The severity of the problems faced by this population is reflected in the PIT results, which include a questionnaire that provides some crucial insights into who is homeless, why, and how often.  Of the 168 people surveyed across the four-county Valley Homeless Connection area last year, for example, 101 said this was not the first time they’d been homeless. Nor is homelessness a short-term speed bump in the road of life, as 82 had been homeless for more than seven months at the time of the PIT count, the great majority for more than a year.  

How did they end up on the street? Asked for the biggest reason they believed they were homeless, 24 said it was because they didn’t have a job and 18 said they had a disability that presumably kept them from working.  Fifteen had been evicted, six cited high rents and eight said they were underemployed, suggesting they weren’t paid enough to afford rent.

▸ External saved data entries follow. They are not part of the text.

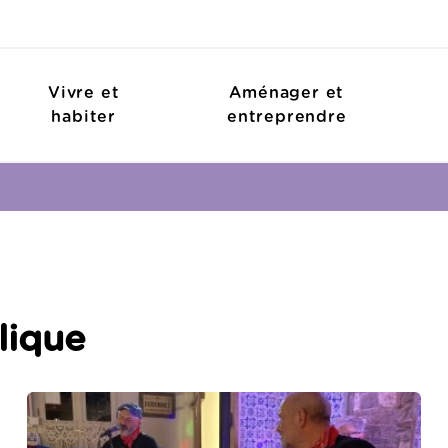
Vivre et
Aménager et
habiter
entreprendre
lique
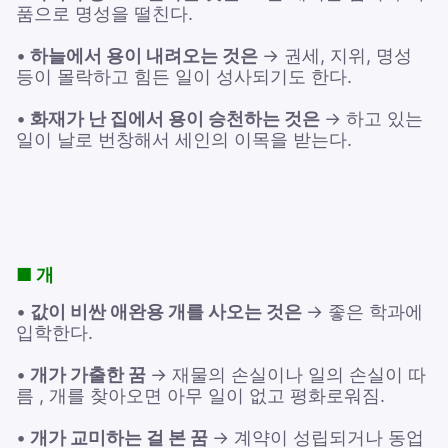
품으로 명성을 떨친다.
•
하늘에서 용이 내려오는 것은
→ 권세, 지위, 명성
등이 몰락하고 힘든 일이 성사되기도 한다.
•
화재가 난 집에서 용이 승천하는 것은
→ 하고 있는
일이 날로 번창해서 세인의 이목을 받는다.
■ 개
•
값이 비싼 애완용 개를 사오는 것은
→ 좋은 학과에
입학한다.
•
개가 가출한 꿈
→ 재물의 손실이나 일의 손실이 따
름 , 개를 찾아오면 아무 일이 없고 평화로워짐.
•
개가 교미하는 걸 본 꿈
→ 계약이 성립되거나 동업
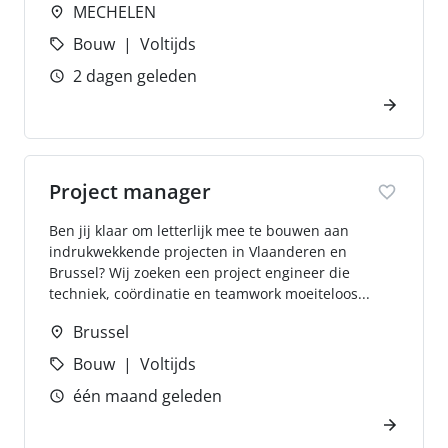
MECHELEN
Bouw
Voltijds
2 dagen geleden
Project manager
Ben jij klaar om letterlijk mee te bouwen aan
indrukwekkende projecten in Vlaanderen en
Brussel? Wij zoeken een project engineer die
techniek, coördinatie en teamwork moeiteloos...
Brussel
Bouw
Voltijds
één maand geleden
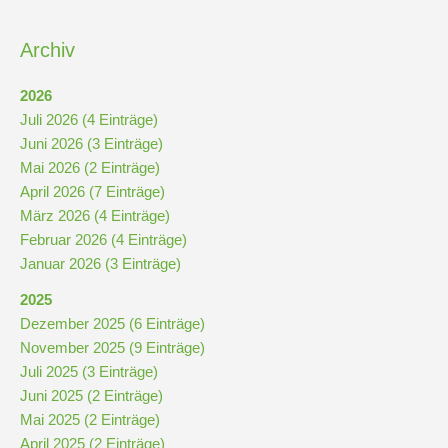
Kompetenzteam
Archiv
Seiteneinsteiger
2026
Juli 2026 (4 Einträge)
Methodentraining
Juni 2026 (3 Einträge)
Mai 2026 (2 Einträge)
April 2026 (7 Einträge)
Bewegte
März 2026 (4 Einträge)
Pause
Februar 2026 (4 Einträge)
Januar 2026 (3 Einträge)
Schulsanitätsdienst
2025
Dezember 2025 (6 Einträge)
Unterricht
November 2025 (9 Einträge)
Juli 2025 (3 Einträge)
Vertretungsplan
Juni 2025 (2 Einträge)
Mai 2025 (2 Einträge)
April 2025 (2 Einträge)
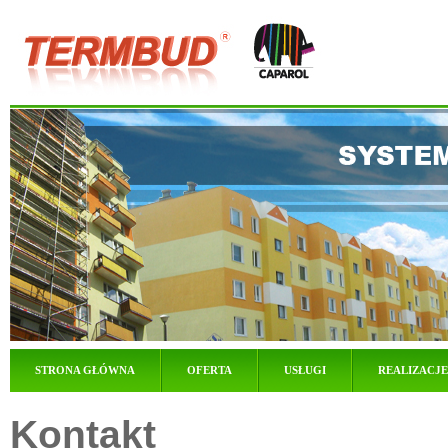
STRONA GŁÓWNA
OFERTA
USŁUGI
REALIZACJE
Kontakt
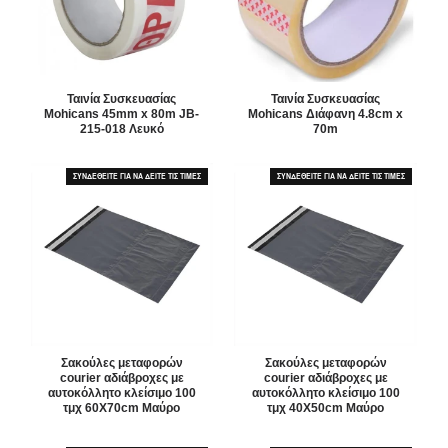
Ταινία Συσκευασίας
Ταινία Συσκευασίας
Mohicans 45mm x 80m JB-
Mohicans Διάφανη 4.8cm x
215-018 Λευκό
70m
ΣΥΝΔΕΘΕΙΤΕ ΓΙΑ ΝΑ ΔΕΙΤΕ ΤΙΣ ΤΙΜΕΣ
ΣΥΝΔΕΘΕΙΤΕ ΓΙΑ ΝΑ ΔΕΙΤΕ ΤΙΣ ΤΙΜΕΣ
Σακούλες μεταφορών
Σακούλες μεταφορών
courier αδιάβροχες με
courier αδιάβροχες με
αυτοκόλλητο κλείσιμο 100
αυτοκόλλητο κλείσιμο 100
τμχ 60X70cm Μαύρο
τμχ 40X50cm Μαύρο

An additional 18 were fleeing domestic violence or sexual assault, 17 said they suffered from serious mental illness or had substance use issues, and four cited general health problems. Ten had been released from prison or jail, while family issues, a robbery, and divorce pretty much rounded out the list.

In short, the homeless population spans a wide range of needs and disorders, requiring an equally wide range of support services for meaningful rehabilitation. It also is a population that is expanding at a faster rate locally than it is nationally, while the resources to meet its needs have increased far more slowly, if at all. This Wednesday’s PIT count may add some details, and it most likely will document a continued worsening of overall homelessness. But it almost certainly won’t tell us anything we don’t know already.